Try walking around early in the morning and late in the evening, the chances are great you'll find pieces of the mosaics that have fallen off.
Maybe this should be in the Shopping Tips: Free Souvenirs
The Registan is amazing. The Registan is the main attraction (of many) in Samarkand. Inside the buildings are various shops selling carpets, trinkets and other Uzbek crafts.
Come back at different times during the day to see the Registan in different lighting conditions. It even looks great at night when illuminated by lights.
'Registan' apparently means 'sandy place' which must be the most under-rating description in the world. It is Samarkand's main square, surrounded on three sides by beautiful and colossal Temurid medressahs. The photograph here is taken at some distance to fit all three in but the details of the tilework really need to be seen closeup.
The medressah on the left is the oldest, the Ulug Beg medressah (built 1417-1420), named after Timur's grandson the astronomer king of Samarkand. On the right is the Sher-dah medressah (1619-1636) of which more in another tip, in the middle is the Tillya Kari (1646-1660).
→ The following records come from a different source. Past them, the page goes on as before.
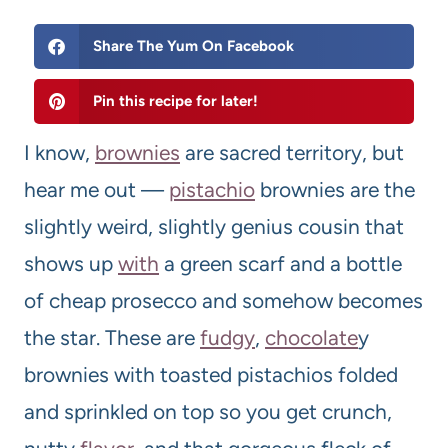
Share The Yum On Facebook
Pin this recipe for later!
I know,
brownies
are sacred territory, but
hear me out —
pistachio
brownies are the
slightly weird, slightly genius cousin that
shows up
with
a green scarf and a bottle
of cheap prosecco and somehow becomes
the star. These are
fudgy
,
chocolate
y
brownies with toasted pistachios folded
and sprinkled on top so you get crunch,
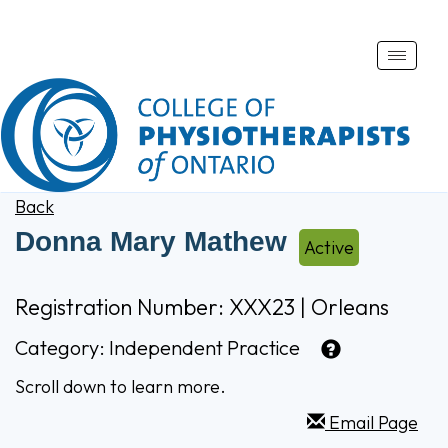
Toggle
naviga
Back
Donna Mary Mathew
Active
Registration Number: XXX23 | Orleans
Category:
Independent Practice
Scroll down to learn more.
Email Page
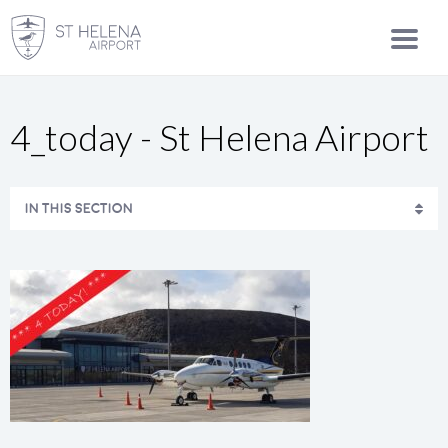
4_today - St Helena Airport
IN THIS SECTION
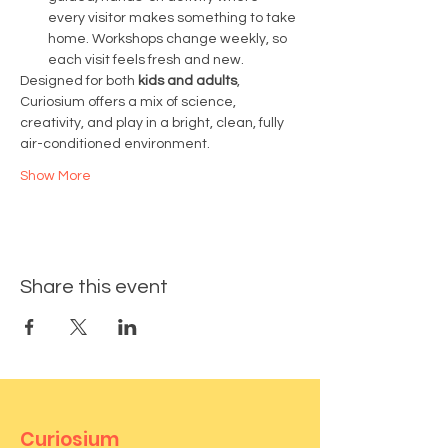
every visitor makes something to take 
home. Workshops change weekly, so 
each visit feels fresh and new.
Designed for both 
kids and adults
, 
Curiosium offers a mix of science, 
creativity, and play in a bright, clean, fully 
air-conditioned environment.
Show More
Share this event
Curiosium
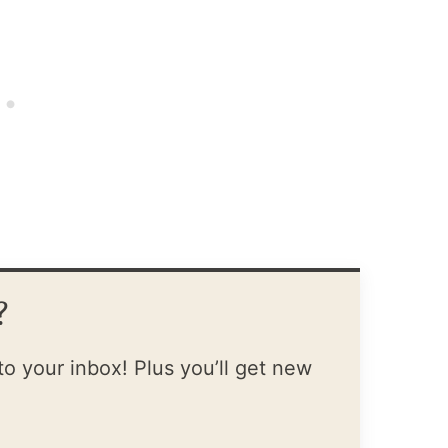
?
to your inbox! Plus you’ll get new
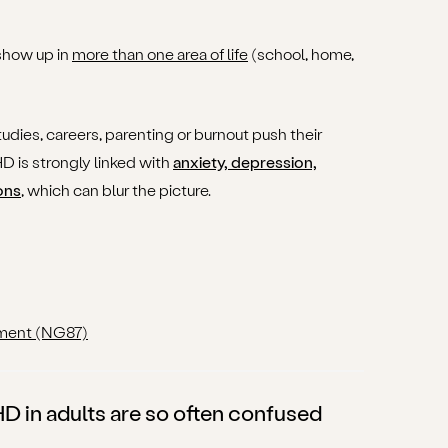
show up in
more than one area of life
(school, home,
tudies, careers, parenting or burnout push their
D is strongly linked with
anxiety, depression,
ons
, which can blur the picture.
ment (NG87)
in adults are so often confused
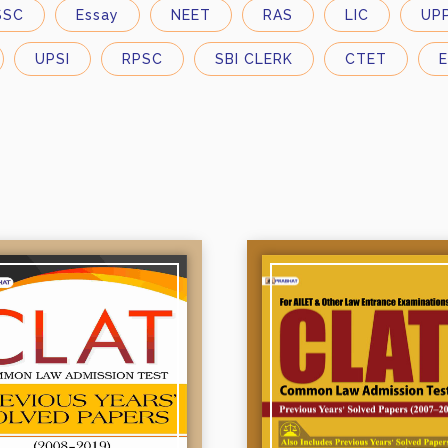
SSC
Essay
NEET
RAS
LIC
UP
UPSI
RPSC
SBI CLERK
CTET
E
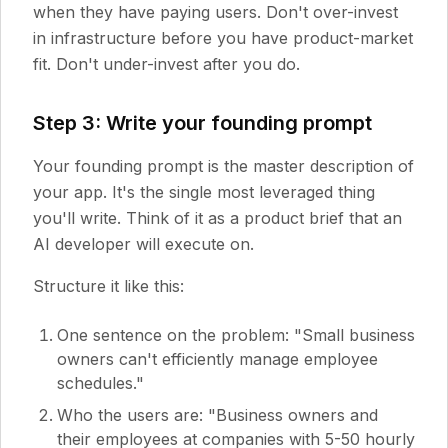
when they have paying users. Don't over-invest
in infrastructure before you have product-market
fit. Don't under-invest after you do.
Step 3: Write your founding prompt
Your founding prompt is the master description of
your app. It's the single most leveraged thing
you'll write. Think of it as a product brief that an
AI developer will execute on.
Structure it like this:
One sentence on the problem: "Small business
owners can't efficiently manage employee
schedules."
Who the users are: "Business owners and
their employees at companies with 5-50 hourly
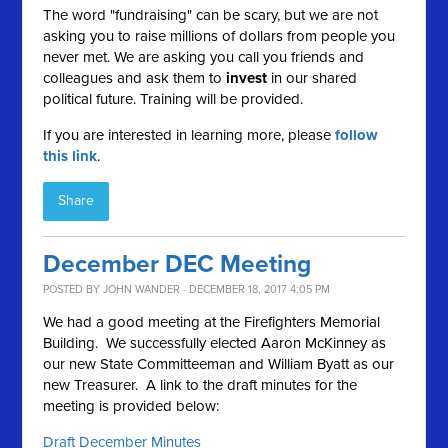
The word "fundraising" can be scary, but we are not
asking you to raise millions of dollars from people you
never met. We are asking you call you friends and
colleagues and ask them to
invest
in our shared
political future. Training will be provided.
If you are interested in learning more, please
follow
this link
.
Share
December DEC Meeting
POSTED BY
JOHN WANDER
· DECEMBER 18, 2017 4:05 PM
We had a good meeting at the Firefighters Memorial
Building. We successfully elected Aaron McKinney as
our new State Committeeman and William Byatt as our
new Treasurer. A link to the draft minutes for the
meeting is provided below:
Draft December Minutes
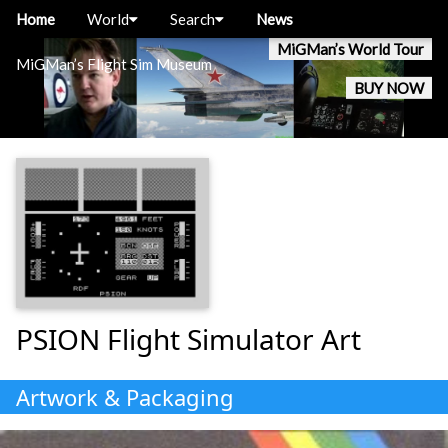
Home
World
Search
News
MiGMan’s World Tour
MiGMan’s Flight Sim Museum
BUY NOW
PSION Flight Simulator Art
Artwork & Packaging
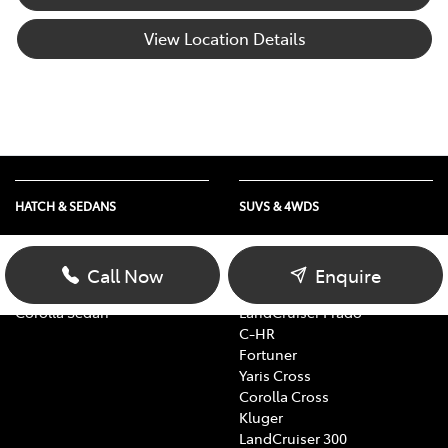
View Location Details
HATCH & SEDANS
SUVS & 4WDS
Yaris
RAV4
Corolla Hatch
bZ4X
Call Now
Enquire
Camry
bZ4X Touring
Corolla Sedan
LandCruiser Prado
C-HR
Fortuner
Yaris Cross
Corolla Cross
Kluger
LandCruiser 300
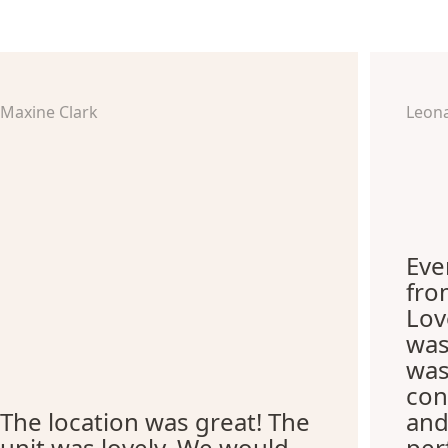
Maxine Clark
Leon
Eve
fro
Lov
was
was
con
The location was great! The
and
unit was lovely. We would
per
Inside each medressah the old classrooms and students' quarters are now tourist shops.
Sher-Dah means "lion bearing" and it refers to the two lions (they look more like tigers) above the portal. On the back of each one is a sun with a Mongol face. I find this the most interesting of Samarkand's monuments. The depiction of living things on a Muslim religious school is unusual enough, but it has been suggested that the rising sun on the lion/tiger's back is a symbol of the Zoroastian deity Mithra, the Unconquered Sun. Although this city was once part of Zoroastrian ancient Persia that was a long time before the 17th century when this medressah was built.
Kind of a no-brainer, as it's the reason most people come to Samarqand in the first place. There are three medressas with huge facades forming (along with an open side) a large square. The square starts closing down early (in other words, right when it starts to get to a reasonable temperature). You can go inside the medressas to see their courtyards and further tilework. It is most beautiful and impressive. You can go up the minarets if you help the guards and his buddies out a bit.
The Registan Square is the main landmark of Samarkand and a real beauty, with its blue domes and decorated tiles.
At night there is a wonderful "light and sound" show.